- Born: 1913 Hong Kong
- Died: 1998 (aged 84–85) Hong Kong
- Other names: Huang Man Li, Wong Lan -yan, Wong Maan Lee, Wong Man Lei, Wong Man-lei, Wong Man-Li, Wong Man-so, Mary Je, Sister Mary, Mary Wong
- Occupation: Actress
- Years active: 1930–1986
- Known for: Co-founder of Union Film Enterprise

= Man-lei Wong =

Chinese actress from Hong Kong

Man-lei Wong (黃曼梨) was a Chinese actress from Hong Kong. Wong was credited with over 300 films. Wong had a star at Avenue of Stars in Hong Kong.

== Early life ==
In 1913, Wong was born in Hong Kong.

== Education ==
Wong attended Belilios Teachers College, an Italian missionary college.

== Career ==
In 1930, at age 17, Wong's acting career began in silent film in Shanghai, China. Wong appeared in Burns the White-Bird Temple (1930) and 24 Heroes (1930). In 1932, Wong became a Hong Kong actress. Wong played a rich girl in silent film Gunshot at Midnight (1932) directed by Kwan Man-ching and she was Chiu Ching-Ha in Cry of the Cuckoo in the Temple (1932) directed by Leung Siu-Bo. In 1935, Wong was Yuet Han in Yesterday's Song, a talking Cantonese drama film directed by Chiu Shu-San. In 1952, Wong co-founded Union Film Enterprise. Wong's last notable film is Sword That Vanquished The Monster, a 1969 film directed by Wu Pang. Wong is credited with over 300 films. Wong is notable for her role as an obnoxious mother-in-law and elderly woman.

== Filmography ==
=== Films ===
This is a partial list of films.
- 1930 Burns the White-Bird Temple
- 1930 24 Heroes
- 1932 Gunshot at Midnight - Rich girl
- 1932 Cry of the Cuckoo in the Temple - Chiu Ching-Ha
- 1936 New Youth
- 1947 The Fickle Lady - Lok Kuen-See
- 1953 A Flower Reborn
- 1954 Spring's Flight
- 1955 Cold Nights (寒夜) - Man Suen's mother
- 1955 Parents' Hearts (父母心) - Mother
- 1956 The House of Sorrows
- 1956 The Wall - Mrs.

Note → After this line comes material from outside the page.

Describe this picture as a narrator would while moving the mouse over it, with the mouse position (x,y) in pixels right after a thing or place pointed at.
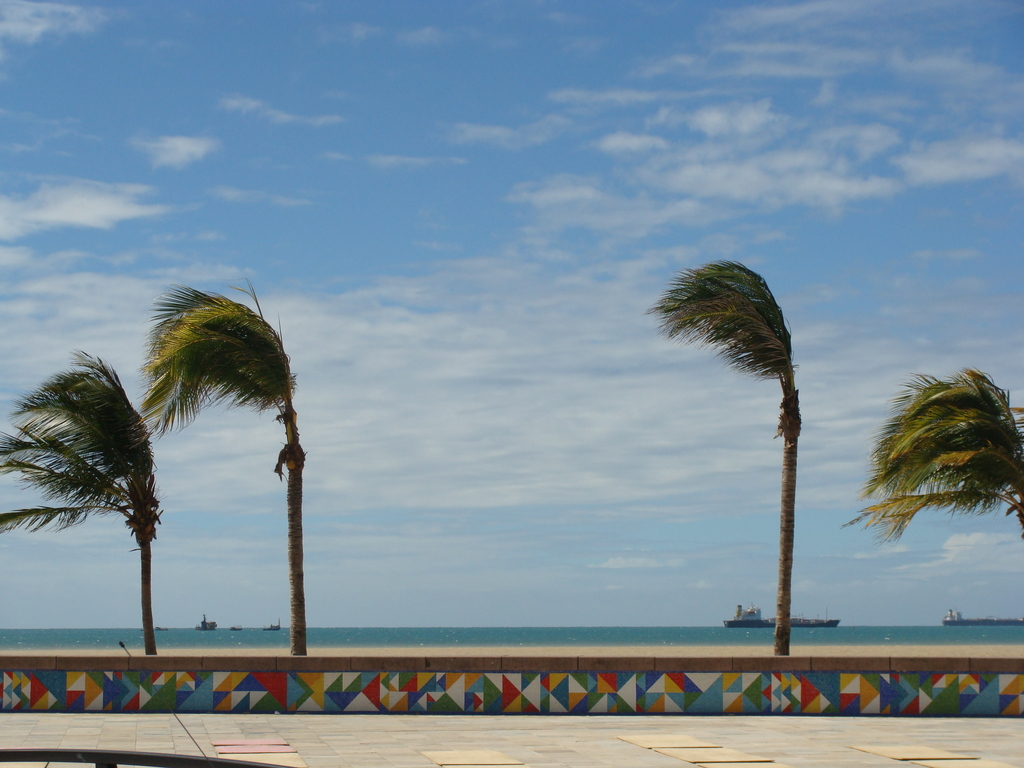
In this image there is floor (712,741) at the bottom (730,750). There are trees (147,612) and there is a curb (605,669) in the foreground (380,663). There is water (309,635), there are ships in the background (832,619). And there is sky (425,452) at the top (544,238).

Kong
- 1956 Wilderness - Blind mother
- 1959 The Fake Marriage (aka Great Pretender)
- 1959 Money (aka Qian) - Chiu's wife
- 1961 Long Live the Money - Chui's mother
- 1962 Vampire Woman (吸血婦) - Madam Chiu
- 1964 The Paradise Hotel
- 1964 A Mad Woman (瘋婦) - Madam Wong
- 1965 Doomed Love (aka A Love's Tragedy) (情天劫) - Au Oi-Ching
- 1966 No Greater Love than Filial Piety
- 1966 Love Burst - Kong's aunt
- 1969 Sword That Vanquished the Monster
- 1986 Dream Lovers (夢中人) - Lei's blind grandmother

== Awards ==
- 1995 Lifetime Achievement Award – Presented by Hong Kong Film Awards
- Star – Avenue of Stars, Tsim Sha Tsui waterfront in Hong Kong

== Personal life ==
During the Japanese occupation in December 1941, Wong fled to Macau, then lived in Guangzhouwan, and then Vietnam. In 1946, Wong returned to live in Hong Kong.

On April 8, 1998, Wong died in Hong Kong.